BDP de kapatılırsa yeni parti kurulmayacak
• Meclis’te grup kurabilsin diye üye olduğunuz partiniz BDP Türk siyasi hayatının en çok kapatılan siyasi hareketinin partisi. BDP niye Meclis’e girip AYM oylamasına katılmadı?
Oylamalara katılıp hayır denilebilirdi, böylece CHP’den farklı bir tavır ortaya koymuş olabilirdi. Ama BDP’nin yaptığı değişiklik önergelerine AK Parti’nin olumlu tutum almadığını da görmek lazım. BDP koşullu destek sunuyordu, yapıcı muhalefet yapıyordu.
• Bu, sonucu değiştirmiyor ama. Üstelik o dönemde de terör azmış, hava çok değişmişti.
BDP’nin Meclis’te olması çok önemli, bu tür konularda müzakere yürütmek, muhatap almak açısından. Kamouyunda yedek parti diye bir algı var ama BDP’nin yedek partisi yok. BDP son durak..

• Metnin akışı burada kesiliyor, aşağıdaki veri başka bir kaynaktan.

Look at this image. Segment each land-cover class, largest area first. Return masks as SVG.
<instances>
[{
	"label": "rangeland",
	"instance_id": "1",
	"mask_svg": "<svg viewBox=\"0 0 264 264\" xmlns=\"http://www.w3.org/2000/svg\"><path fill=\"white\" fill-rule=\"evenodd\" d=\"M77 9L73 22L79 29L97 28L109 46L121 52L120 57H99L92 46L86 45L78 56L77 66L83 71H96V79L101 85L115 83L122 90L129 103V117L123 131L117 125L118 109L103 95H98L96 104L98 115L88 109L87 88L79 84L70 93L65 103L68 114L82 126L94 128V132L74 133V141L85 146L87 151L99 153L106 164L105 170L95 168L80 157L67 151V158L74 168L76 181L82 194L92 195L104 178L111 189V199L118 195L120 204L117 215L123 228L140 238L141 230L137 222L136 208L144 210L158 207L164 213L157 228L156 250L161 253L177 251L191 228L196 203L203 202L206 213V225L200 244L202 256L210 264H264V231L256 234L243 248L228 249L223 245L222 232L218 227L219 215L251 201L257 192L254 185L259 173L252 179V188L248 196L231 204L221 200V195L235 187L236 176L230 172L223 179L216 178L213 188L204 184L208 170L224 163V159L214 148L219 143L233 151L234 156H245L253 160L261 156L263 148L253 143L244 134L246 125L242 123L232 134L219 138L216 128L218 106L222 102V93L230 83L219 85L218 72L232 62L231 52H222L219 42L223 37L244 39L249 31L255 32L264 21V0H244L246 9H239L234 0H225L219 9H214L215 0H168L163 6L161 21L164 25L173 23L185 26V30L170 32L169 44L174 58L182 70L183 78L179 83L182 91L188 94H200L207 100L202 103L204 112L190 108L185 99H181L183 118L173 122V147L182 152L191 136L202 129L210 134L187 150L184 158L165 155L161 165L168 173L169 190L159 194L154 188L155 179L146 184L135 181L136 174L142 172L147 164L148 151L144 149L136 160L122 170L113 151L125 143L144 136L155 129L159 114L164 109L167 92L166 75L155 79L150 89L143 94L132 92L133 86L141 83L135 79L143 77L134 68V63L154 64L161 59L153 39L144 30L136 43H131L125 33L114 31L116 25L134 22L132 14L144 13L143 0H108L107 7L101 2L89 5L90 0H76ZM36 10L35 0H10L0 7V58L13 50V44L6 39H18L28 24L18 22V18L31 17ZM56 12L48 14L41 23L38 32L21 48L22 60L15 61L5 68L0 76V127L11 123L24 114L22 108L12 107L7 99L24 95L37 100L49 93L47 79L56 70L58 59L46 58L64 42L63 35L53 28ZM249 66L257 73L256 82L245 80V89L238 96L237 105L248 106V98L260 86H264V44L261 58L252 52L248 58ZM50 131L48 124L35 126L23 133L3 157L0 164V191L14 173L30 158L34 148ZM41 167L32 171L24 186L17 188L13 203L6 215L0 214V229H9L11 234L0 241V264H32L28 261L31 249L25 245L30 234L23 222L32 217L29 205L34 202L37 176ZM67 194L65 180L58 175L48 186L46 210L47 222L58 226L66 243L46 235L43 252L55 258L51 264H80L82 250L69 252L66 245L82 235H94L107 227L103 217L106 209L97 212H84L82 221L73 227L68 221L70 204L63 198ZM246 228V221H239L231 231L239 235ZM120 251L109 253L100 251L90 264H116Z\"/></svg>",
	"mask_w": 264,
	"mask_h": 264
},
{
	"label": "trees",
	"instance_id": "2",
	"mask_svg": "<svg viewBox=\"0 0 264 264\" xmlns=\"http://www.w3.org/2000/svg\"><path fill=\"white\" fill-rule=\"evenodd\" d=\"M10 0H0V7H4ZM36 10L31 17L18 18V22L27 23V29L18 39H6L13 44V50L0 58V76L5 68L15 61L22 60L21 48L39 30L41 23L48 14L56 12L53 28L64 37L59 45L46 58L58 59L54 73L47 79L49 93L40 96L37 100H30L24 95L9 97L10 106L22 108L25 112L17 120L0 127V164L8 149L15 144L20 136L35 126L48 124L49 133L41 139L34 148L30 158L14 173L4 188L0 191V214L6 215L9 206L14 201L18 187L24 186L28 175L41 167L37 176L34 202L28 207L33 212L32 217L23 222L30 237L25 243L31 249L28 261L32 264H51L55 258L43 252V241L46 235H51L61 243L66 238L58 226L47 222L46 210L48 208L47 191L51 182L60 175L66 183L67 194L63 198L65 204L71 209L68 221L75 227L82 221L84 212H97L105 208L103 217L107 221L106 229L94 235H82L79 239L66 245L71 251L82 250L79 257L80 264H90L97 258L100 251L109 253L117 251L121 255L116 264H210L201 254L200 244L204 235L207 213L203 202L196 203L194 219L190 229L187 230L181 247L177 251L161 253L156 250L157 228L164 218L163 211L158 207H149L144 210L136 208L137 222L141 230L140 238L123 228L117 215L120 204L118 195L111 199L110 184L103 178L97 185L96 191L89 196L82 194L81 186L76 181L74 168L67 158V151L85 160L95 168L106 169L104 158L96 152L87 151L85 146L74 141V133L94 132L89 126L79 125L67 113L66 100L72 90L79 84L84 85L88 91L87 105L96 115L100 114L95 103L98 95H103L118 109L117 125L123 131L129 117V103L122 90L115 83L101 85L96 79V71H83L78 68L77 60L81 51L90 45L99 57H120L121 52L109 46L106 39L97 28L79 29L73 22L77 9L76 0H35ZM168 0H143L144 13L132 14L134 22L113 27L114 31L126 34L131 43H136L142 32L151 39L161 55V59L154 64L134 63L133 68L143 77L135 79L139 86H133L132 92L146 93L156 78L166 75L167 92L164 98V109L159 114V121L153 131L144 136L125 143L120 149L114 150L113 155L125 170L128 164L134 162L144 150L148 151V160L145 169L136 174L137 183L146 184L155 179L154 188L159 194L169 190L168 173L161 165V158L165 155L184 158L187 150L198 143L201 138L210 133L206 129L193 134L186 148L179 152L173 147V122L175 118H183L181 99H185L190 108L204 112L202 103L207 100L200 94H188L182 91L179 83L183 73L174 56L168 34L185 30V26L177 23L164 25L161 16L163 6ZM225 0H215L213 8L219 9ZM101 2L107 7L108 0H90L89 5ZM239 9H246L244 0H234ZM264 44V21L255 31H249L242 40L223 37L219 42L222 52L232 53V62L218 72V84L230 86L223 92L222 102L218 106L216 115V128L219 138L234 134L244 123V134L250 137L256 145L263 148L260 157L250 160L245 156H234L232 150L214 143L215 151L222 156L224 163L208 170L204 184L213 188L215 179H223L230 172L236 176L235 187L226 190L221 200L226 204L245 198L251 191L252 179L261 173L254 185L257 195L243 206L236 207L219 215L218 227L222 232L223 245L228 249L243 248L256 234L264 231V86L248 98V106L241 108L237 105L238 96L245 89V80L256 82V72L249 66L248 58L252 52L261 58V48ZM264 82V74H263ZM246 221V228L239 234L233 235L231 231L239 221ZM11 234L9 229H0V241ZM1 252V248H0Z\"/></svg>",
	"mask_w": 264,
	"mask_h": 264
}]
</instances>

• BDP bir nedenle kapatılırsa yeni parti kurulmayacak demek mi bu?
BDP yeter artık, diyor. Bu, kapatılan 7. partimiz, bu iş ya BDP ile sürecek ya da... BDP de kapatılırsa yedeğini kurmayacağız. Siyasette bize hayat hakkı tanınmıyor, diyor. Bu da nasıl köşeye sıkıştırıldığını gösteriyor. Kamuoyu bunun ne kadar farkında bilmiyorum ama bu Türkiye açısından vahim, BDP’nin bu ruh haline girmesi iyi bir şey değildir.
• Ama bu da bir tür tehdit içermiyor mu?
Çaresizlik diyelim... 7 parti kapatılmış. Beni kimse Ahmet Türk’ün neden siyasi yasaklı olduğuna ikna edemiyor. Bakıyorsunuz iddianameye, ‘Mister’ demiş ‘mösyö’ demiş, yani ‘bay’ demiş diye Ahmet Türk’ü, Aysel Tuğluk’u siyasi yasaklı yapıyor, DTP’yi kapatıyorsunuz. O kesim içinde olduğum için, BDP de kapatılırsa başka bir parti ile devam edecek takat kalmadığını görüyorum.
Şiddet açılım yüzünden artmadı
• Öcalan: 31 Mayıs’tan sonra aradan çekiliyorum savaşçılar devreye girecek. Karayılan: Artık demokratik özgürlük ilan etme hedefiyle hareket edeceğiz. Emine Ayna: Savaş sadece Kürdistan’da olmayacak diyor. Bu arada terör eylemleri artıyor, askere pusular kuruyor. PKK ne yapmaya çalışıyor?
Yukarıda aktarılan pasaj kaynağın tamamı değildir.